Last week, I noted that rogue French trader Jérôme Kerviel had become a minor-league Internet superhero, largely through Facebook fan groups. (Today, the member count for the group “Jérôme Kerviel should be awarded the Nobel Prize in Economics” stands at 2,813.) But along with online jokesters, Facebook’s members apparently also consist of highly motivated social activists.

On Monday, hundreds of thousands of Colombians, along with supporters around the world in nearly 200 cities, led protests against the pro-communist rebel group, the Revolutionary Armed Forces of Colombia (FARC). The protests aren’t unexpected—the rebel group has been terrorizing Colombia for more than four decades—but the method of organization is what’s novel.

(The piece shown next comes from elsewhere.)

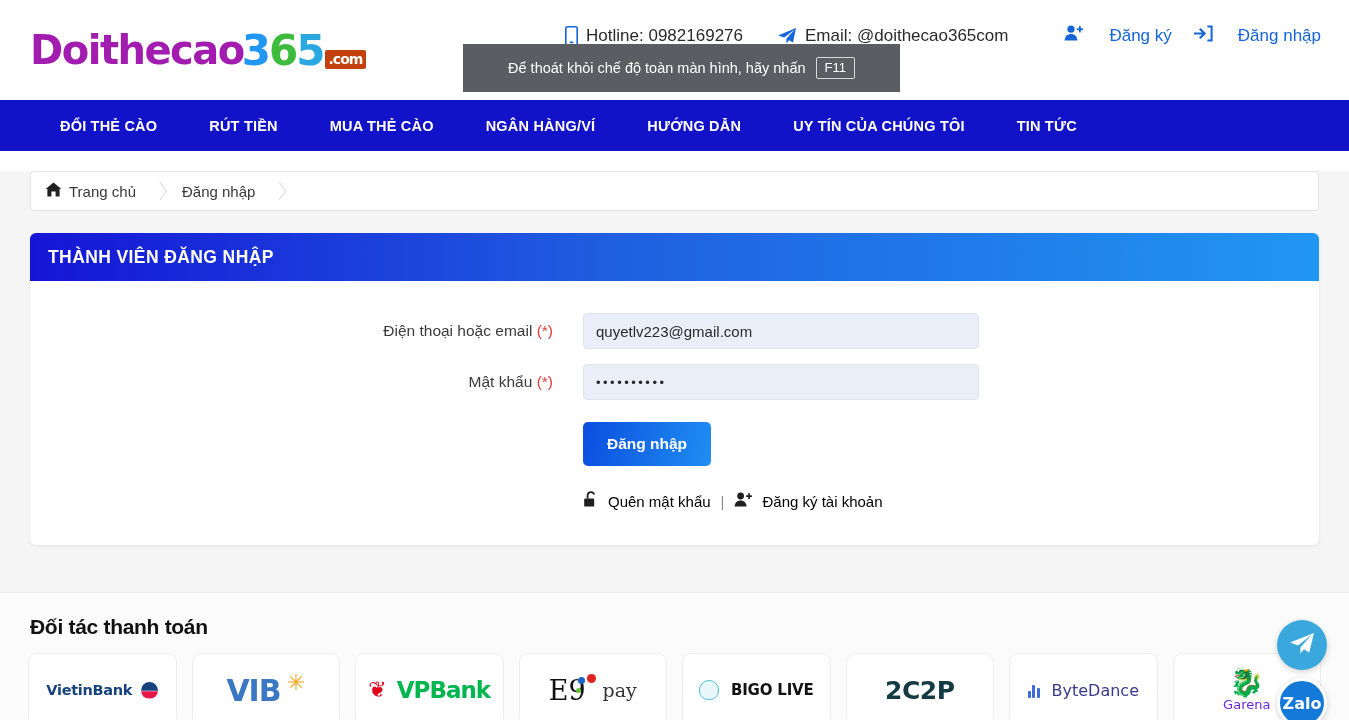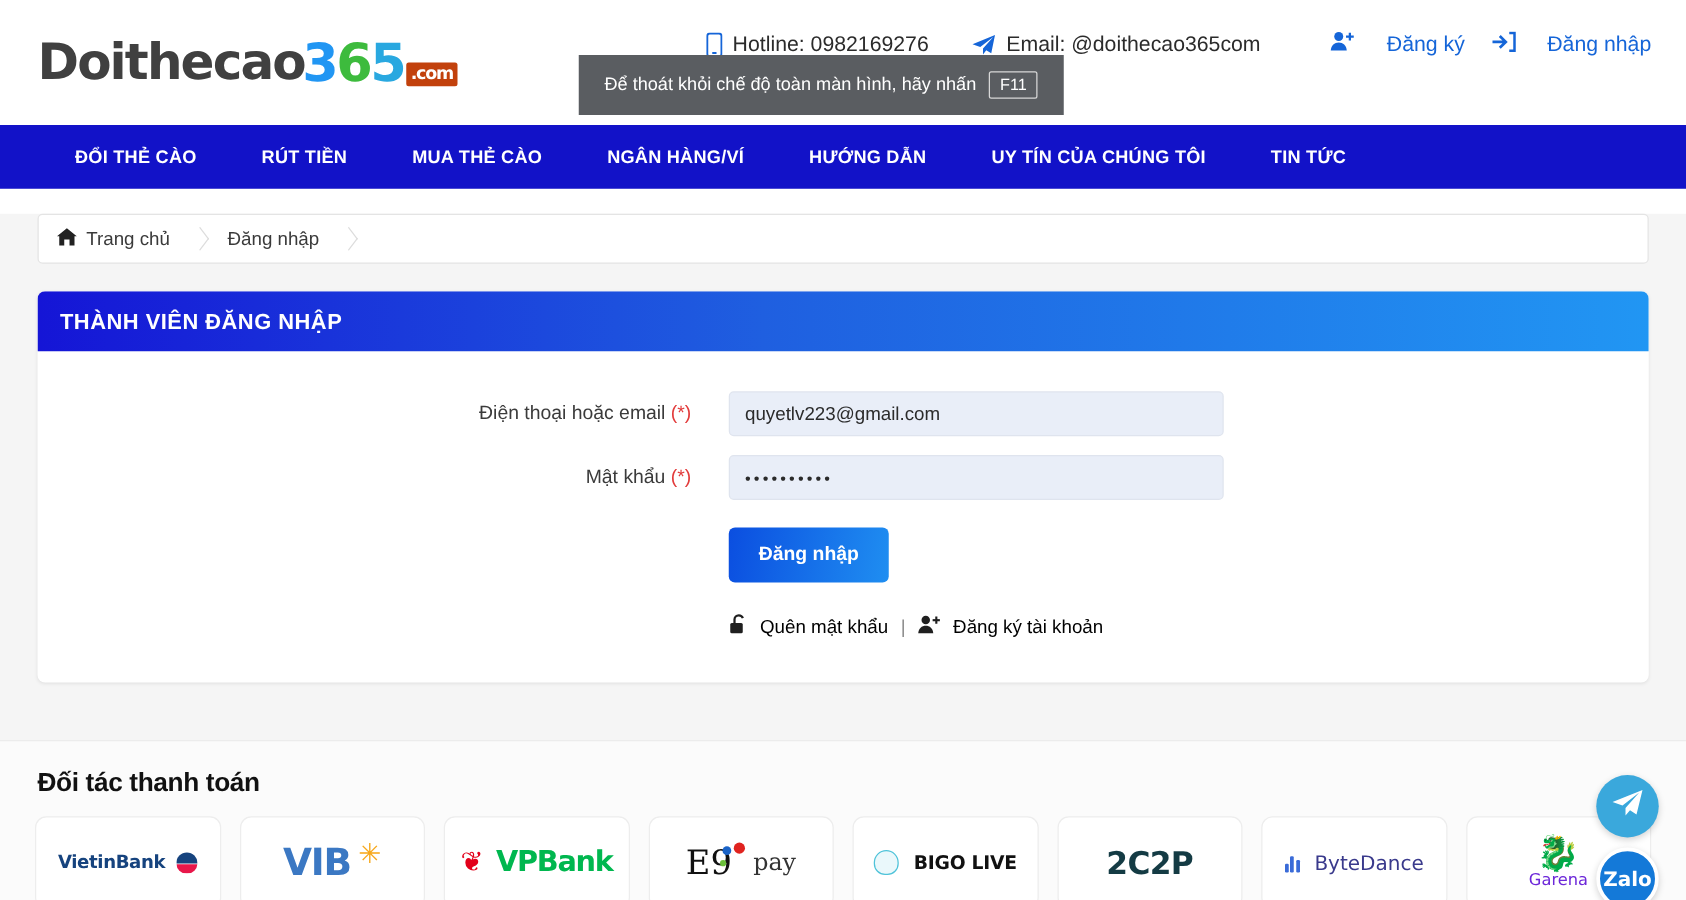"Doithecao" .logo-doi { color: #404040 -> #a21caf }
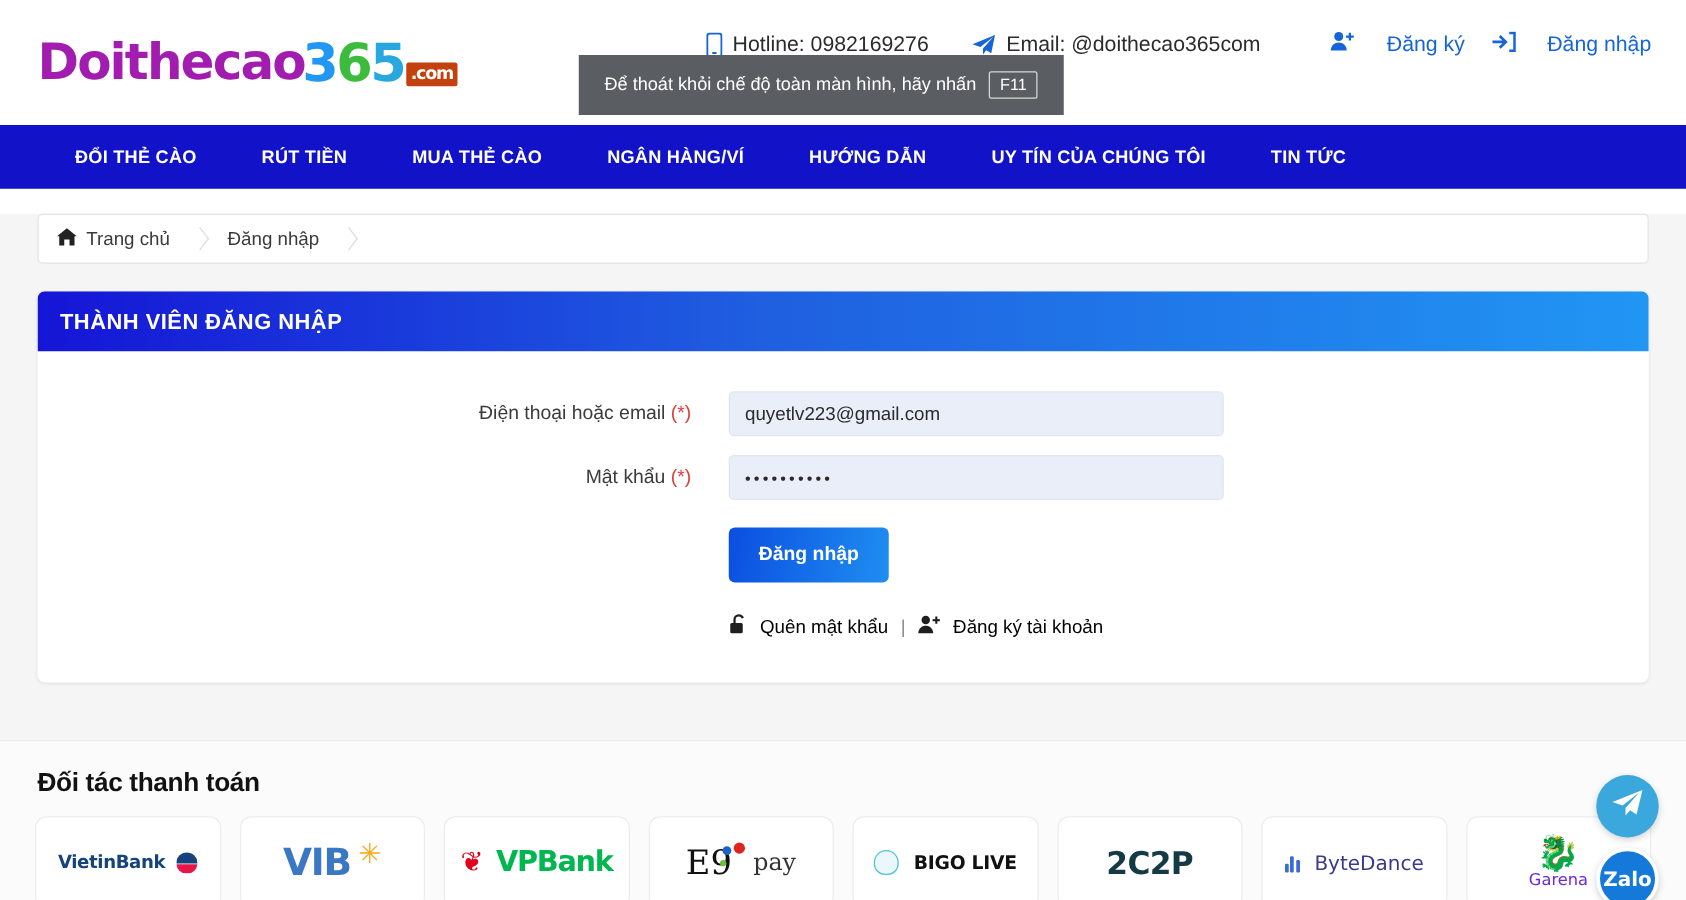"Để thoát khỏi chế độ" .fs-toast { width: 388px -> 437px }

Roughly two months ago, after photos and video of FARC captives surfaced, enraged people began to join the Facebook group Un Millón De Voces Contra Las FARC (“A Million Voices Against FARC”). The group then grew with incredible speed to include more than 280,000 members, publishing its pleas for “No More! No More Kidnapping! No More Lies! No More Murder! No More FARC!” in Spanish, English, French, German, and Portuguese. The resulting protests are some of the largest ever seen on an international scale. Not bad for a Web site that started out as a networking platform for Ivy Leaguers.